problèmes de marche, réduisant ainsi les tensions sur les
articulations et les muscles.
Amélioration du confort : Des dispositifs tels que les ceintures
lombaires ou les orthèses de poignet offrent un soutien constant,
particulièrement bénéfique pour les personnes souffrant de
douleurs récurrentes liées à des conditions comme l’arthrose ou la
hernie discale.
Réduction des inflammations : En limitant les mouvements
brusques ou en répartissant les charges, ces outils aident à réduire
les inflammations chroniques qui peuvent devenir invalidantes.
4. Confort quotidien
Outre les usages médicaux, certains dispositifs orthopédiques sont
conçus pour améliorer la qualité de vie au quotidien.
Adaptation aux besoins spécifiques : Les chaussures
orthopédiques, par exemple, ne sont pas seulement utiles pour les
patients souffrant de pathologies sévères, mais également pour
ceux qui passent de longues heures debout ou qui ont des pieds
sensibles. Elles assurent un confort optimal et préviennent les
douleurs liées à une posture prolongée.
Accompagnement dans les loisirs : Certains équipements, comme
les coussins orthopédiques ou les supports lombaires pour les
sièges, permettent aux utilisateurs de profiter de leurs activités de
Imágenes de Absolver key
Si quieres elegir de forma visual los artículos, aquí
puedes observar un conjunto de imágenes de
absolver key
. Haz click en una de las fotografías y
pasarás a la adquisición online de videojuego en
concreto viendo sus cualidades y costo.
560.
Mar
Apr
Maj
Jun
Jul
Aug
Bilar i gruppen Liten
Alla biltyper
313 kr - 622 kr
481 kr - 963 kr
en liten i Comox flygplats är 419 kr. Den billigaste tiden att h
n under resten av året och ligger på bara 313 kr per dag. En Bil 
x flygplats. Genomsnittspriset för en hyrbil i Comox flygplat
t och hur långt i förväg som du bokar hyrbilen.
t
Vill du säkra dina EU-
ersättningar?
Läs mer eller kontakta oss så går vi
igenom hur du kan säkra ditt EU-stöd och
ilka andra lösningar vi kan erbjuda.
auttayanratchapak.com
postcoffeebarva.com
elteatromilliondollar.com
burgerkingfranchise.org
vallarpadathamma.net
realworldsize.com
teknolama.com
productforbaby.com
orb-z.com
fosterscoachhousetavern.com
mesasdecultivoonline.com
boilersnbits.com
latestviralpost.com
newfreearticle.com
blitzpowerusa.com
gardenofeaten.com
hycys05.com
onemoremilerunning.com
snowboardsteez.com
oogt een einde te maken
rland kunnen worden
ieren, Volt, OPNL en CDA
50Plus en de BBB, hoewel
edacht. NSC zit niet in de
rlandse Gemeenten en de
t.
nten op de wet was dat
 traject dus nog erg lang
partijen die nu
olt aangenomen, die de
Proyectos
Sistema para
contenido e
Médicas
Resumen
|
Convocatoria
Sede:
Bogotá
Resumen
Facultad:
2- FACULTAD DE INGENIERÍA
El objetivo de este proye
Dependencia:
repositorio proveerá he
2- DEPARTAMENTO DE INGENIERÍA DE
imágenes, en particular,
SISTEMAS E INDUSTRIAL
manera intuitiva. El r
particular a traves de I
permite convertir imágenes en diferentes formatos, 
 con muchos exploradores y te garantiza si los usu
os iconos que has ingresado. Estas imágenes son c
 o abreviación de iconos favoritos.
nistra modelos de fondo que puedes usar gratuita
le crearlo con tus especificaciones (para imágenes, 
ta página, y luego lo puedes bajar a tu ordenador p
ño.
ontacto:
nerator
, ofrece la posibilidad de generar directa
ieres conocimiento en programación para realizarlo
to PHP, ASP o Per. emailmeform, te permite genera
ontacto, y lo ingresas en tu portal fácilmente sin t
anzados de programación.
----------------------------------------
▸ Problem to work on
Give only the lines from the one holding "les coussins orthopédiques" through the one holding "nten op de wet was dat", each restated exactly as it appears above.

▸ Problem solution
les coussins orthopédiques ou les supports lombaires pour les
sièges, permettent aux utilisateurs de profiter de leurs activités de
Imágenes de Absolver key
Si quieres elegir de forma visual los artículos, aquí
puedes observar un conjunto de imágenes de
absolver key
. Haz click en una de las fotografías y
pasarás a la adquisición online de videojuego en
concreto viendo sus cualidades y costo.
560.
Mar
Apr
Maj
Jun
Jul
Aug
Bilar i gruppen Liten
Alla biltyper
313 kr - 622 kr
481 kr - 963 kr
en liten i Comox flygplats är 419 kr. Den billigaste tiden att h
n under resten av året och ligger på bara 313 kr per dag. En Bil 
x flygplats. Genomsnittspriset för en hyrbil i Comox flygplat
t och hur långt i förväg som du bokar hyrbilen.
t
Vill du säkra dina EU-
ersättningar?
Läs mer eller kontakta oss så går vi
igenom hur du kan säkra ditt EU-stöd och
ilka andra lösningar vi kan erbjuda.
auttayanratchapak.com
postcoffeebarva.com
elteatromilliondollar.com
burgerkingfranchise.org
vallarpadathamma.net
realworldsize.com
teknolama.com
productforbaby.com
orb-z.com
fosterscoachhousetavern.com
mesasdecultivoonline.com
boilersnbits.com
latestviralpost.com
newfreearticle.com
blitzpowerusa.com
gardenofeaten.com
hycys05.com
onemoremilerunning.com
snowboardsteez.com
oogt een einde te maken
rland kunnen worden
ieren, Volt, OPNL en CDA
50Plus en de BBB, hoewel
edacht. NSC zit niet in de
rlandse Gemeenten en de
t.
nten op de wet was dat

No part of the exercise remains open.